- Exercise passage -
4.2. Storing the credential in Prisma Cloud

Store your GCP credential in Prisma Cloud.

  1. Open Console, and go to Manage > Authentication > Credentials Store.

  2. Click Add credential, and enter the following values:

    1. In the Name field, enter a label to identify the credential.

    2. In the Type field, select GCP.

    3. In the Service Account field, copy and paste the entire JSON key that you downloaded.

    4. Leave the API token blank

    5. Click Save.

5. IBM Cloud

Prisma Cloud integrates with IBM Cloud Security Advisor. To enable the integration, you must provide credentials, which consist of an Account GUID and API Key.

IBM Credential

6. Kubeconfig

Kubernetes stores cluster authentication information in a YAML file known as kubeconfig. The kubeconfig file grants access to clients, such as kubectl, to run commands against the cluster. By default, kubeconfig is stored in $HOME/.kube/config.

Prisma Cloud uses the kubeconfig credential to deploy and upgrade Defender DaemonSets directly from the Console UI. If you plan to manage DaemonSets from the command line with kubectl, you don’t need to create this credential type.

- Given material -
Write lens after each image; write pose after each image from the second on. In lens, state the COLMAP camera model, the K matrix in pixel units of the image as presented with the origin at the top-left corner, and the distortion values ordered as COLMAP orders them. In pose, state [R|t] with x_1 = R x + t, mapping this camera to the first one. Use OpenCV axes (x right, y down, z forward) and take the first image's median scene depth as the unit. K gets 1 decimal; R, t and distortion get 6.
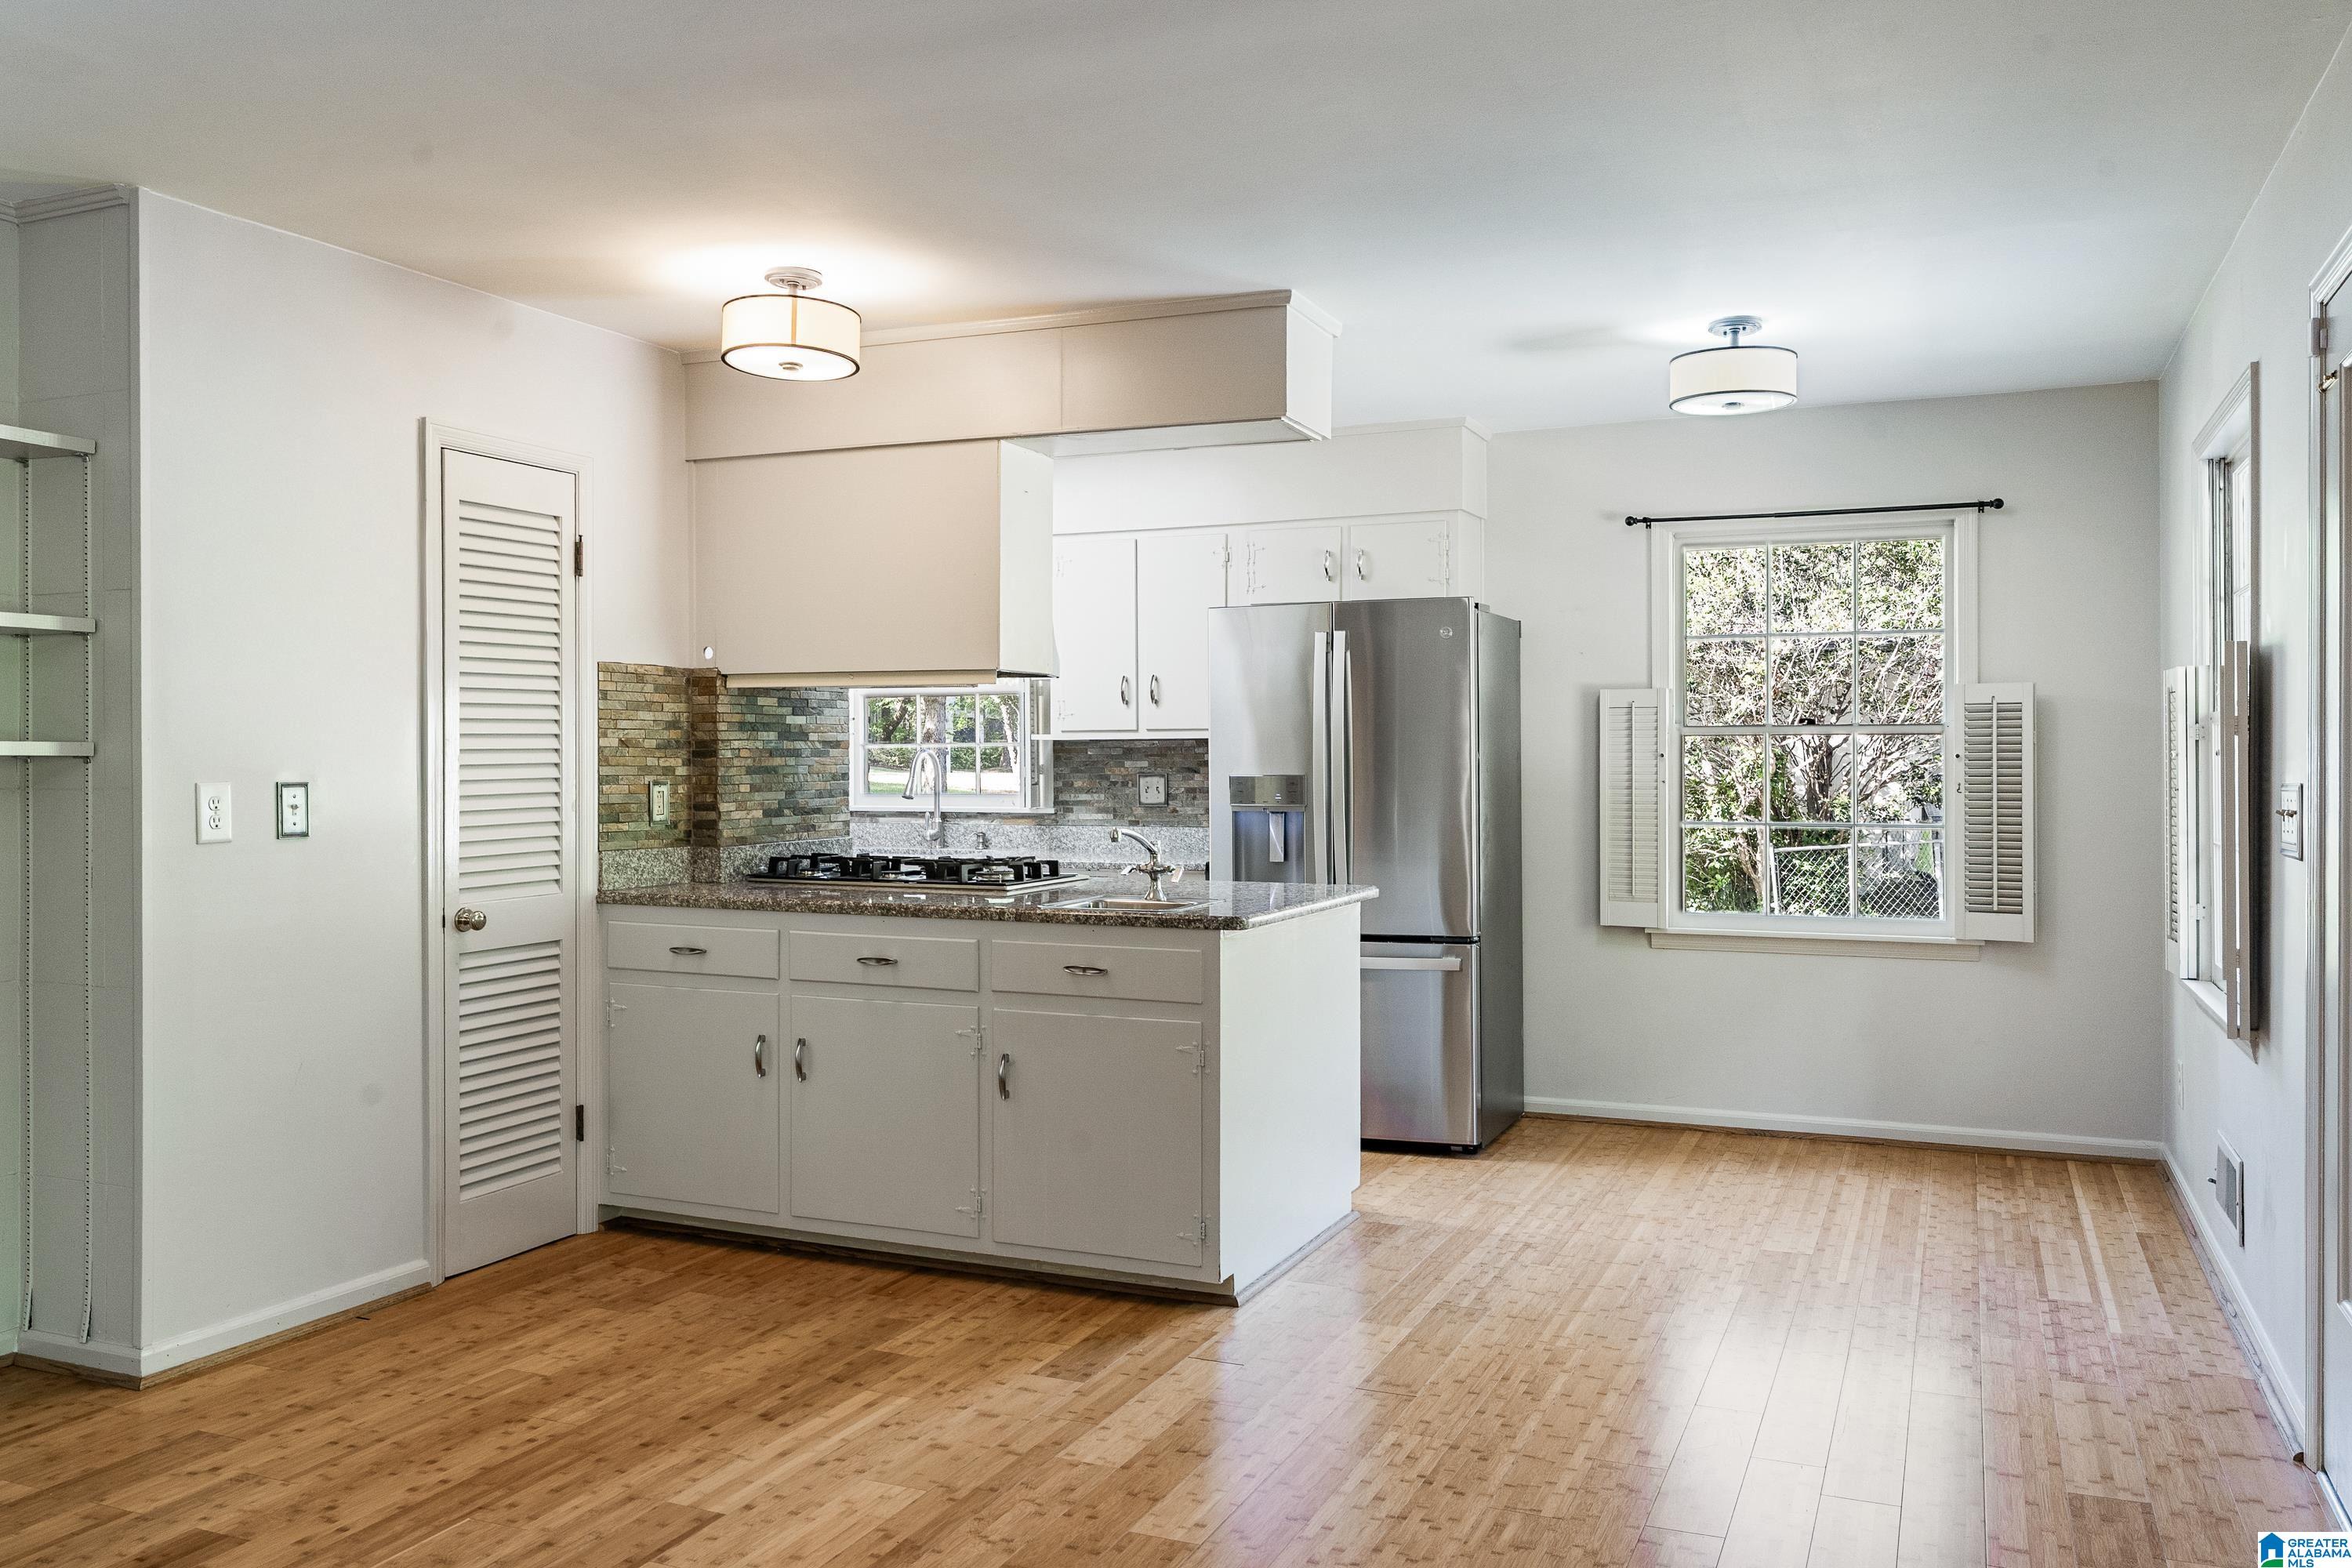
lens RADIAL K [[1757.2, 0, 1173.7], [0, 1757.2, 765.2], [0, 0, 1]] dist [0.008451, 0.003070]
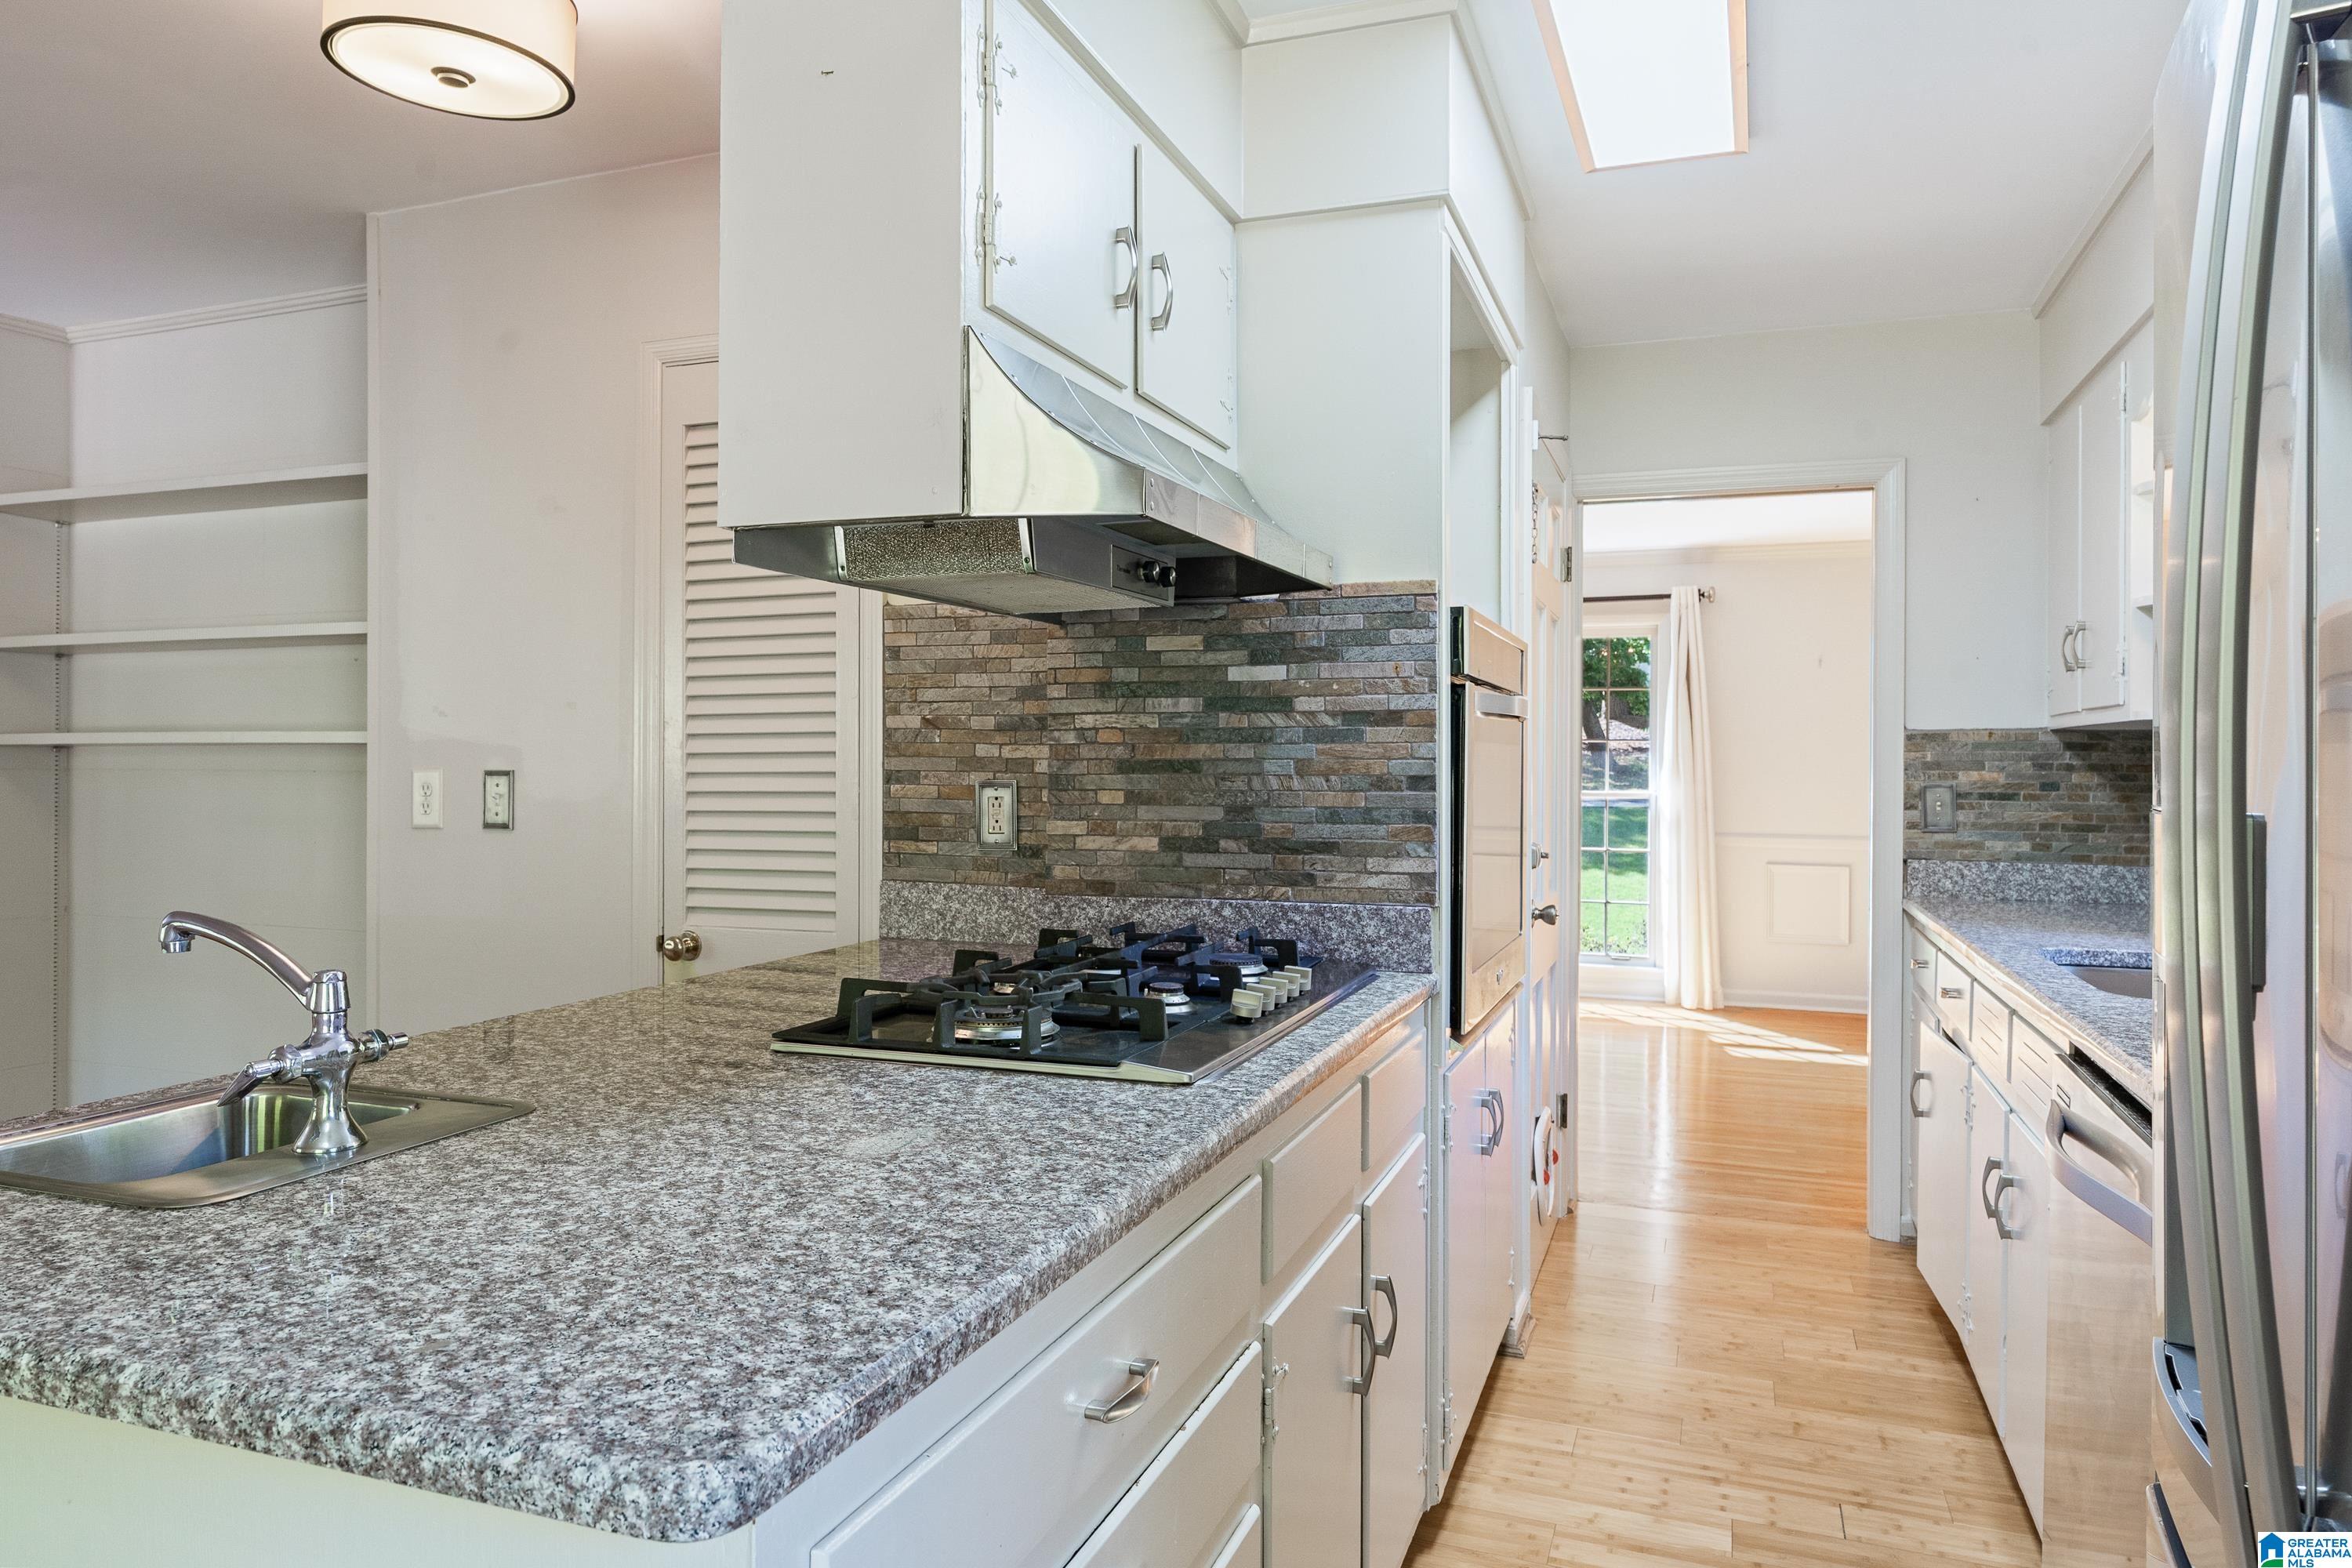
lens RADIAL K [[1481.9, 0, 1175.0], [0, 1481.9, 775.7], [0, 0, 1]] dist [-0.018127, 0.000273]
pose [[0.074864, 0.008975, -0.997153, 0.247781], [-0.009897, 0.999917, 0.008256, 0.001926], [0.997145, 0.009251, 0.074946, 1.012050]]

- Actions to take -
1. In the Prisma Cloud credentials passage, where is the kubeconfig file stored by default?
2. Could you pick up the Prisma Cloud credentials passage where it stops and carry it on?

- Task-by-task outputs -
1. $HOME/.kube/config

2.
The user or service account in your kubeconfig must have permissions to create and delete the following resources:

  • ClusterRole

  • ClusterRoleBinding

  • DaemonSet

  • Secret

  • ServiceAccount

Prisma Cloud doesn’t currently support kubeconfig credentials for Google Kubernetes Engine (GKE) or AWS Elastic Kubernetes Service(EKS) clusters. The kubeconfig for these requires an external binary (specifically the Google Cloud SDK and aws-iam-authenticator, respectively) for authentication, and the Prisma Cloud Console doesn’t ship with this binary.
  1. Open Console, and go to Manage > Authentication > Credentials Store.

  2. Click Add credential, and enter the following values:

    1. In Name, enter a label to identify the credential.

    2. In Type , select Kubeconfig.

    3. In Kubeconfig, paste the contents of your kubeconfig file.